If you are using the K 2006 test kit from taylor, there's a 10ml CA test you can do, where each drop is worth 25ppm instead of 10. Take your test up to 500 or more. at some point, you should see a bit of red as the drop goes in before turning blue again. I bet your CA is super high.
PoolDad2 said the color stayed blue and never turned red when he added the calcium indicator. This would mean that there is NO calcium hardness in the water, not that he has a very high calcium hardness!!
I would not worry to much about this, since your CYA is 80, and you need to get that down to 50. To do that, drain 35% of your water and refill. That will lower your CA as well. One thing, if you have an SWG, forget about lowering your CYA, 80 is good. Check with the SWG manual on proper levels. Mine is 80.
A CYA level of 80 ppm is livable if the FC level is raised to compensate for this. Also you cannot say exactly how much the pool needs to be drained because under high CYA conditions the excess CYA can actually come out of soution and deposit in the plumbing and can redissolve when the level drops so it is possible for it to creep up again after a drain and refill.
If your PH is 7, and you added 7 drops to get 7.4, then your PH is really 6.7 (I think 1 drop is .1, but maybe it is .2, which is worse for you. I just cannot remember right now). Either way, that's really bad for your pool.
This is not how the base demand (and acid demand) tests work. The number of drops just gives you a ballpark of how much soda ash (or acid) is needed to change the pH. A higher number of drops just means that more chemical is needed for a given pH change becuase of the buffering effects of the TA. A pH of 7.0 is not going to harm a pool and is, in fact, the lowest safe level for a vinyl pool. Plaster and fiberglass can withstand a lower pH for a short period of time
Since your TA is 120, just turn on waterfalls or something to aerate the water. Your PH should climb in a couple of days and it will reduce your TA a bit.

■ Pose landmark coordinates
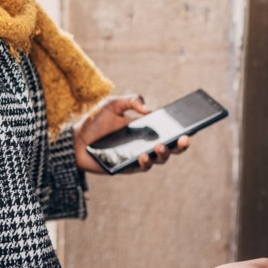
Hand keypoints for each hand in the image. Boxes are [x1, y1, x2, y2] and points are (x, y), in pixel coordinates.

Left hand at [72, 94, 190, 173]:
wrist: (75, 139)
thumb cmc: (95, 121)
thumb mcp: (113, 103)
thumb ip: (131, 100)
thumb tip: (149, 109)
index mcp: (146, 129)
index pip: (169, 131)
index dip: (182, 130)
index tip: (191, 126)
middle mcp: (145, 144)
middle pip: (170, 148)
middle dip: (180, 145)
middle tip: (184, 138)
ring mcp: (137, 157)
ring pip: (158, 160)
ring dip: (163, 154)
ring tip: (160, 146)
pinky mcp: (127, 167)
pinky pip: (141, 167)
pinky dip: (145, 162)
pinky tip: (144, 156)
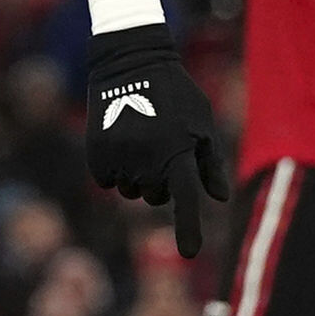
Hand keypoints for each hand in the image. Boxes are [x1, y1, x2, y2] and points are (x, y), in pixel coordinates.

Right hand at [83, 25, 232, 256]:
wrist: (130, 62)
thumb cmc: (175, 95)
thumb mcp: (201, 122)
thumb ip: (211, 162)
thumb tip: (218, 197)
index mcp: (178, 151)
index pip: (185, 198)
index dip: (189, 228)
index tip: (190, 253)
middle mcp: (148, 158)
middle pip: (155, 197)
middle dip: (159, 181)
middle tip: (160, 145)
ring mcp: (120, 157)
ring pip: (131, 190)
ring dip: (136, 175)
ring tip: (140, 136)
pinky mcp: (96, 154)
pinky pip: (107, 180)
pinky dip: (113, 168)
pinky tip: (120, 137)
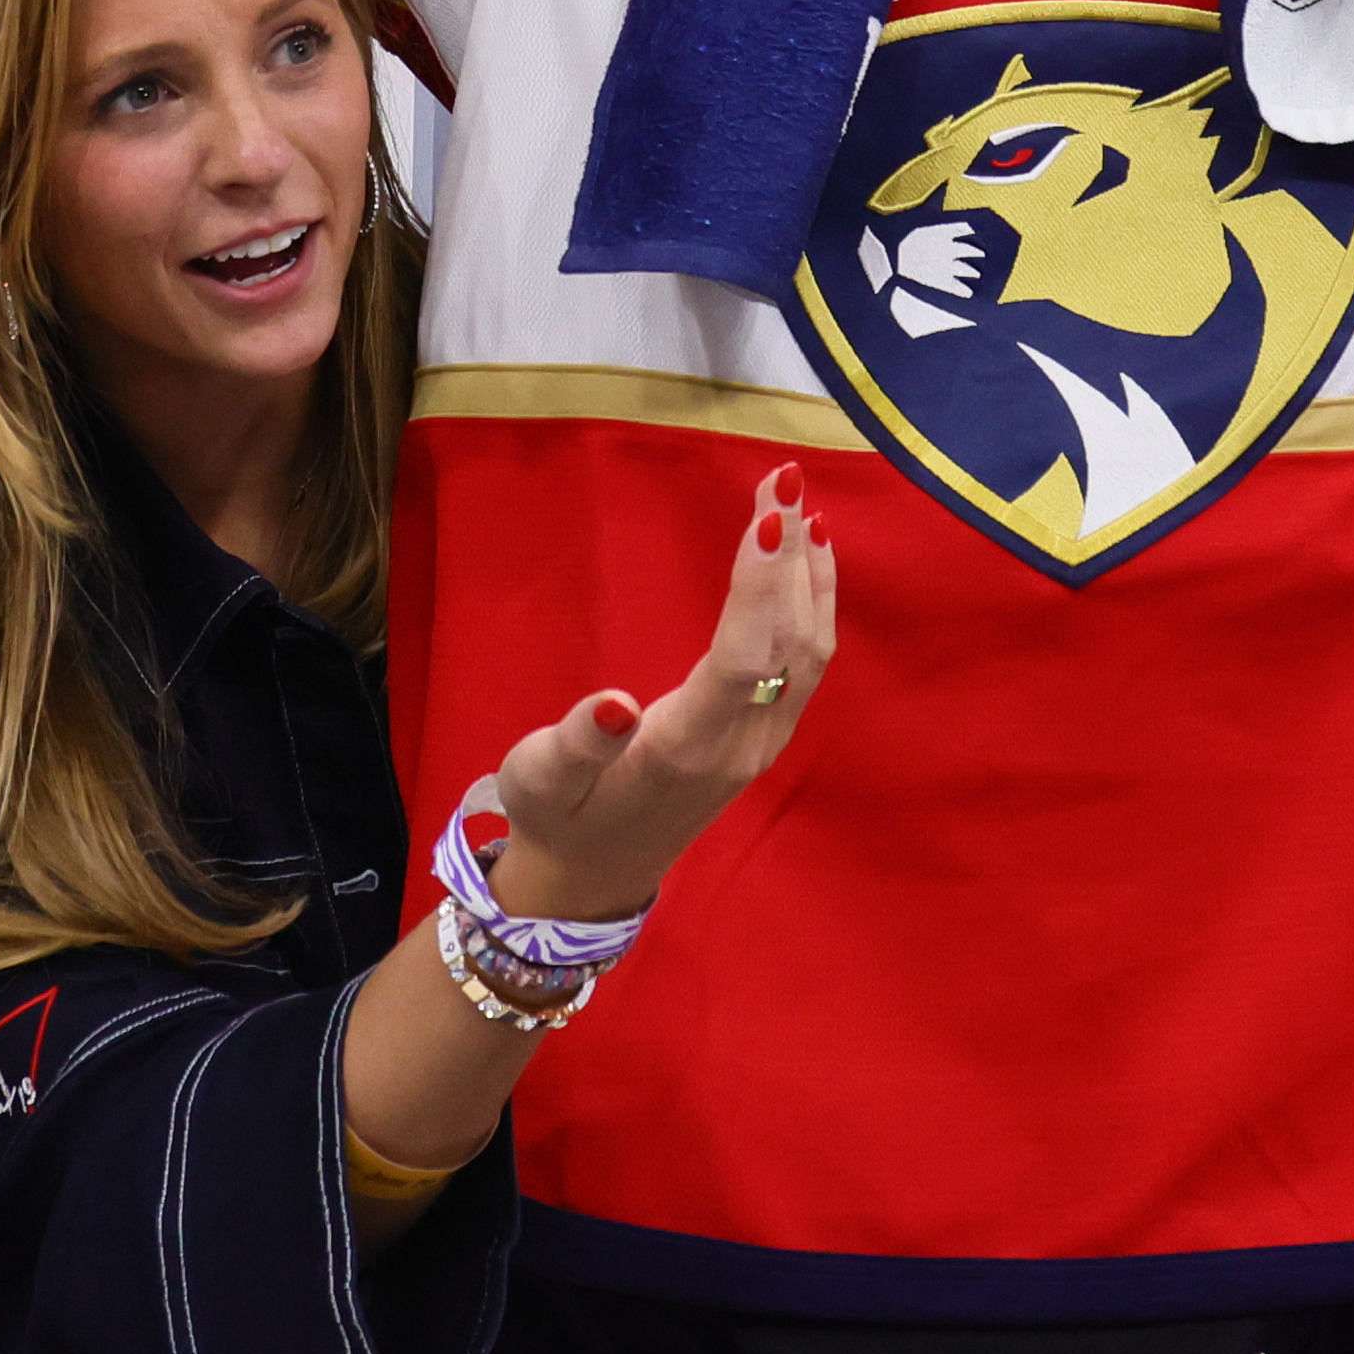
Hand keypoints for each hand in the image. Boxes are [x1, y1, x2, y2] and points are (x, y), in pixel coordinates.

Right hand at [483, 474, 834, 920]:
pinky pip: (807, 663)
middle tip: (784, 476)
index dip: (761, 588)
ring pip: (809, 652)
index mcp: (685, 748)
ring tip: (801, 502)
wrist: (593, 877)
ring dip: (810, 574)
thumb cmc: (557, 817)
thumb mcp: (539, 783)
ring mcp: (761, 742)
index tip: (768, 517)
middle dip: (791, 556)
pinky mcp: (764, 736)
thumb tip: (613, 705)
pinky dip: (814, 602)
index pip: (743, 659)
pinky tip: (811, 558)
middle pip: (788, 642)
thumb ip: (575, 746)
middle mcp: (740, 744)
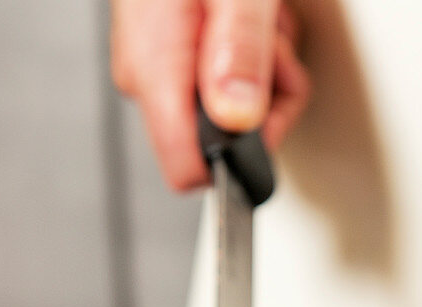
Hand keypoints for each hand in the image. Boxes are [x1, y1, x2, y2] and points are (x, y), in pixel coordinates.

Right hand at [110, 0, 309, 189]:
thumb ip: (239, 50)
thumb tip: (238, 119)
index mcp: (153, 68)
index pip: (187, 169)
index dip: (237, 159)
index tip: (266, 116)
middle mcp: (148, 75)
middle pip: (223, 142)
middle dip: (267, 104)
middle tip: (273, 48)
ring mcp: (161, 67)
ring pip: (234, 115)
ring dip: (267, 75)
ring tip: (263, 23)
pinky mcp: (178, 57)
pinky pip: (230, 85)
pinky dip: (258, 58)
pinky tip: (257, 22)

---

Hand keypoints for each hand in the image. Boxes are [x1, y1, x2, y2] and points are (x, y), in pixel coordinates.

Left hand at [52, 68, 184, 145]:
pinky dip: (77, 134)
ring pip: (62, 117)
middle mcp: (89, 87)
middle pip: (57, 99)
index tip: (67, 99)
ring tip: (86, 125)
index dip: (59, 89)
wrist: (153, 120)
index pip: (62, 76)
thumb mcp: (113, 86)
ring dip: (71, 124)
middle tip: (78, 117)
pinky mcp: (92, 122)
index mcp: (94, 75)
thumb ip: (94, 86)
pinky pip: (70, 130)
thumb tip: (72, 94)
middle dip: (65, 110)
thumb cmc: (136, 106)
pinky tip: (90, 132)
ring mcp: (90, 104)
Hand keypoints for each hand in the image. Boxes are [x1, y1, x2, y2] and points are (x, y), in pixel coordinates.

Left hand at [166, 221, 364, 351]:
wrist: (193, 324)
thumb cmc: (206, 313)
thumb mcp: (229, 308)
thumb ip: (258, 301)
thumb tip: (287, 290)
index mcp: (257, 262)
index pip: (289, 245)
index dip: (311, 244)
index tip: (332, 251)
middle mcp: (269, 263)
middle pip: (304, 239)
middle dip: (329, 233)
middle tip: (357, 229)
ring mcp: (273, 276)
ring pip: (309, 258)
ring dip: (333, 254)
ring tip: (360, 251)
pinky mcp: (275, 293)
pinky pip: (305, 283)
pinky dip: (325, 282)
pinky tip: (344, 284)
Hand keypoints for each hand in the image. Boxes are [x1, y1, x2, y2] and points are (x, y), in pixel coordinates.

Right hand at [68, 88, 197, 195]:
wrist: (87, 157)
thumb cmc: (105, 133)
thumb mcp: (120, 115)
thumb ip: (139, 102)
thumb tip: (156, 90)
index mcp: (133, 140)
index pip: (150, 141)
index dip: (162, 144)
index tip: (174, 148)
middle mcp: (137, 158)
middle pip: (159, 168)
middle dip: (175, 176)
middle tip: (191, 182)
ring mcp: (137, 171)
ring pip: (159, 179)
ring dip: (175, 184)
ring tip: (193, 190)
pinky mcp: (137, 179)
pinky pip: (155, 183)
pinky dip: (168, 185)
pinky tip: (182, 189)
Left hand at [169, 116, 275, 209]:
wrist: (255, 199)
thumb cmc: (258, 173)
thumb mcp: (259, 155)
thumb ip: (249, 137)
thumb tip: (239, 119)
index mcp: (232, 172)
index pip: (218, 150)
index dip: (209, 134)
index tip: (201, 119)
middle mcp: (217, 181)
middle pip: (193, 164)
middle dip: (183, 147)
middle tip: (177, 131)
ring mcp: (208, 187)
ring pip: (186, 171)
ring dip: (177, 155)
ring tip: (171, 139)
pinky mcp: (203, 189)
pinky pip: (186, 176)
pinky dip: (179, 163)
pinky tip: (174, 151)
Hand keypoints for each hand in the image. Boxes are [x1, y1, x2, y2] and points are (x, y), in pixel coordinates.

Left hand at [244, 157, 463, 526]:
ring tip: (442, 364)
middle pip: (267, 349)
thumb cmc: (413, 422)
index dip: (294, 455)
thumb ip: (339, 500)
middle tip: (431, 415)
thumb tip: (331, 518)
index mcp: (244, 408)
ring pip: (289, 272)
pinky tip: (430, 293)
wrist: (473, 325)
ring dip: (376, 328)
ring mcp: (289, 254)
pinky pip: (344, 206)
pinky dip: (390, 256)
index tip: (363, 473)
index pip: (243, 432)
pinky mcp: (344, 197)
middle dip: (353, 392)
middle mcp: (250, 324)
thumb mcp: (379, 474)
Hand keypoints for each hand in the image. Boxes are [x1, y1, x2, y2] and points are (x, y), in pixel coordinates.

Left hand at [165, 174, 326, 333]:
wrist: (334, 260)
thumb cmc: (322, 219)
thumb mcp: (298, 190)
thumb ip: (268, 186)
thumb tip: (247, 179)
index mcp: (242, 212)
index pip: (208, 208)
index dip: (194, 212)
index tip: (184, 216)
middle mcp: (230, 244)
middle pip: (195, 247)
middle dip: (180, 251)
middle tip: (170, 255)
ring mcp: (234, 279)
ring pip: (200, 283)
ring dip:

■ Your tasks
1. Name every pool surface material mentioned in the pool chemistry discussion.
2. Continue the pool chemistry discussion past its final sentence.

■ Results in order
1. Vinyl, plaster, fiberglass

2.
Aeration will increase pH without increasing TA but it will not lower it from where it is. Adding acid lowers TA, aerating just raises pH without causing the TA to raise up again.
If your really worried about your PH (and I would be), go to the grocery store and buy a box of 20 mule team Borax and dump it in. Each box of Borax will bring a 10,000 gallon pool up about .3 PH. You probably need 2 boxes, unless you are going to aerate. Then you only need 1. Also, you need chlorine in the water. While your at the store, pick up some Clorox. Get like 10 gallons, just in case. For a 10,000 gallon pool, I'd put in 2 gallons to start, poured slowly into the skimmer. That should give you about FC 12. If you are not at FC 12 an hour later, you've got a chlorine demand problem. Do this in the evening out of the sunlight. Anyway, at CYA 80, you need a FC of 8 for sanitation without an SWG. If you have a chlorine demand problem, your looking at holding your FC at 20-30 for a few days until whatever it is burns off.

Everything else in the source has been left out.